You first have to clone the Linux kernel git repository. This is the same concept checking out a repository from CVS.
# git clone git://git.kernel.org/pub/scm/linux/kernel/git/torvalds/linux-2.6.git linux-git
# cd linux-git
This directory looks like an ordinary kernel source distribution as you might expect in /usr/src/linux. It also has a hidden .git subdirectory which is where git stores its magical data. Tell git that we want to find a buggy patch through bisection:
# git bisect start
Next, tell git which kernel was the last known-working kernel, and which kernel is known to be not working. To identify these kernels, you can either use the long hexadecimal commit numbers, or you can abbreviate those numbers, or you can refer to tags directly. Linus tags every release with the version number, so the next step is as simple as:
# git bisect bad v2.6.15
# git bisect good v2.6.14
git now runs off and locates the commit exactly halfway between 2.6.14 and 2.6.15. It then “checks out” this tree, so the kernel infront of you is effectively a snapshot from halfway inbetween 2.6.14 and 2.6.15.

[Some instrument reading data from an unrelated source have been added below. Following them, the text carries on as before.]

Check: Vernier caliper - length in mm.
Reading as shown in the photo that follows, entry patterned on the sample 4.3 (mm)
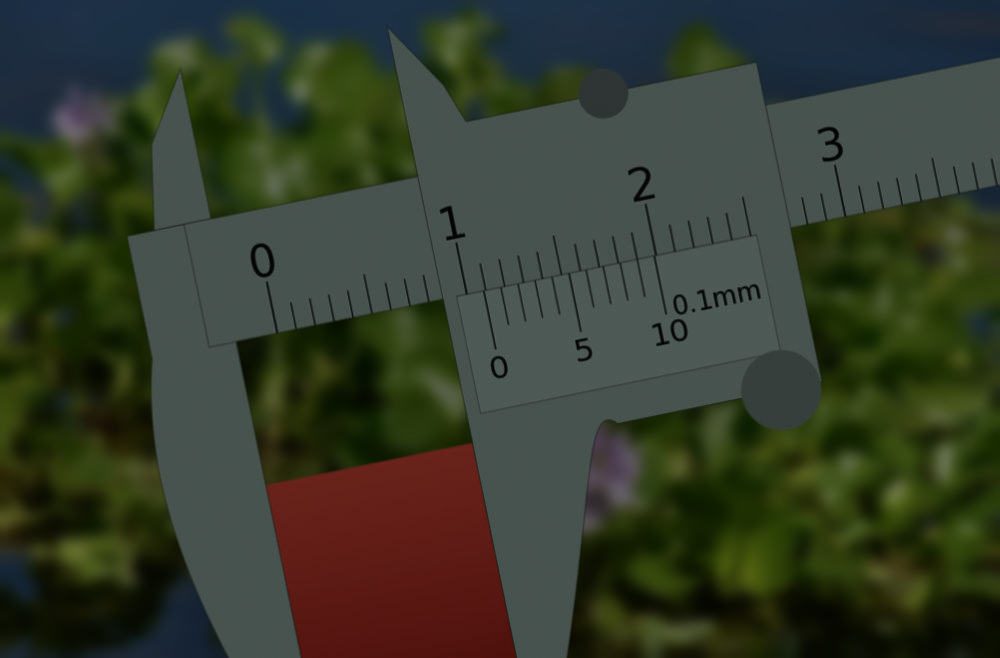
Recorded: 10.9 (mm)
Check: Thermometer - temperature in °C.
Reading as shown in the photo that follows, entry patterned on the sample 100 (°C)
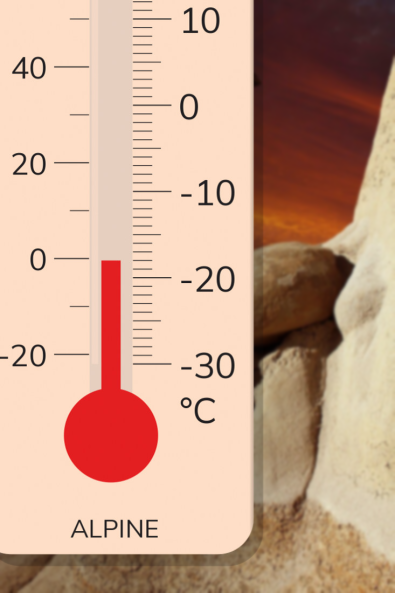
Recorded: -18 (°C)
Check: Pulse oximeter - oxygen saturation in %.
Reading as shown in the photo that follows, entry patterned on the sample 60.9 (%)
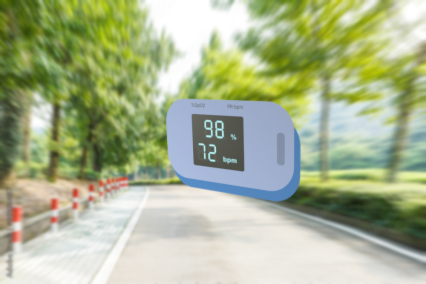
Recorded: 98 (%)
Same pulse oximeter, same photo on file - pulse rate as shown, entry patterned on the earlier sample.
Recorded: 72 (bpm)
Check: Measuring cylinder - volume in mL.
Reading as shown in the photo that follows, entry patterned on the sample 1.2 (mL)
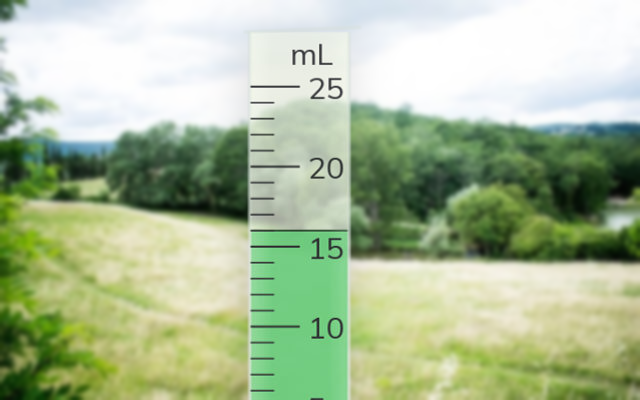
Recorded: 16 (mL)
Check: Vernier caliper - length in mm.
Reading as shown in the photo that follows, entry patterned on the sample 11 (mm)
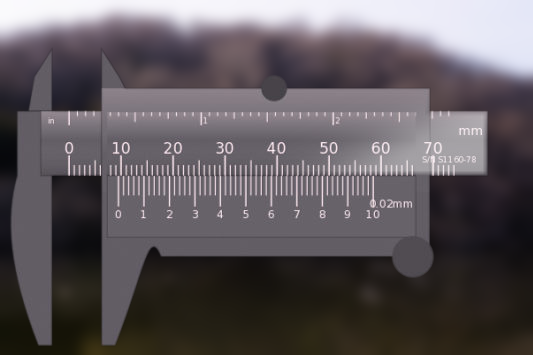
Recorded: 9.5 (mm)
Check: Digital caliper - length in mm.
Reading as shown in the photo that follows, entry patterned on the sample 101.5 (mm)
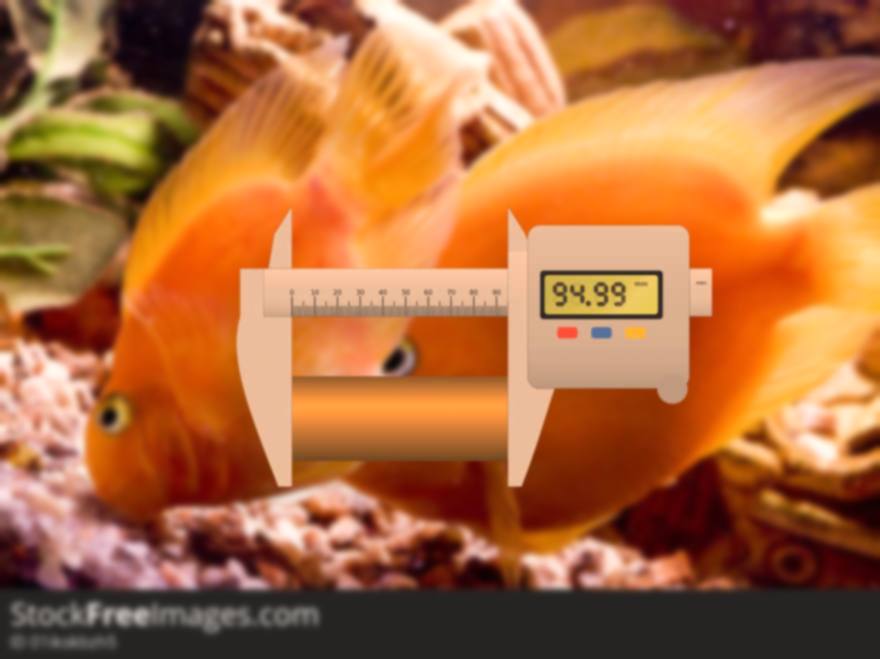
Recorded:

Bisecting: 2705 revisions left to test after this
[dd0314f7bb407bc4bdb3ea769b9c8a3a5d39ffd7] fbcon: Initialize new driver when old driver is released
Build that kernel in the normal way, and reboot into it. It works, so we know the bug was introduced after this point. We inform git of this:
# git bisect good
git now discards the whole first half of commits between 2.6.14 and 2.6.15 and bisects the remaining half (the changes after the point we just tested, but before 2.6.15). This is just a simple binary search. git now presents us with a new kernel snapshot (in this case, 3 quarters of the way between 2.6.14 and 2.6.15) and we have to test this.
A couple of kernels later, the search gives us a kernel which exhibits the bug. Telling git about this isn’t any harder:
# git bisect bad
The search continues, with the user telling git if the kernel was “good” or “bad” each time, and several reboots later we end up with the exact patch that introduced the bug:
# git bisect bad
cd8e2b48daee891011a4f21e2c62b210d24dcc9e is first bad commit
diff-tree cd8e2b48daee891011a4f21e2c62b210d24dcc9e (from d2149b542382bfc206cb28485108f6470c979566)
Author: Venkatesh Pallipadi <venkatesh .pallipadi@intel.com>
Date: Fri Oct 21 19:22:00 2005 -0400
[ACPI] fix 2.6.13 boot hang regression on HT box w/ broken BIOS
Ronald filed kernel bug 5930 about this. Usually this stuff is a nightmare to debug, and even though this did require many reboots to locate, it’s definately a step in the right direction. The number of bisections you need to do is obviously less if you have a smaller range to test (e.g. if he’d known that 2.6.15-rc1 was OK and 2.6.15-rc4 was bad, some time would have been saved).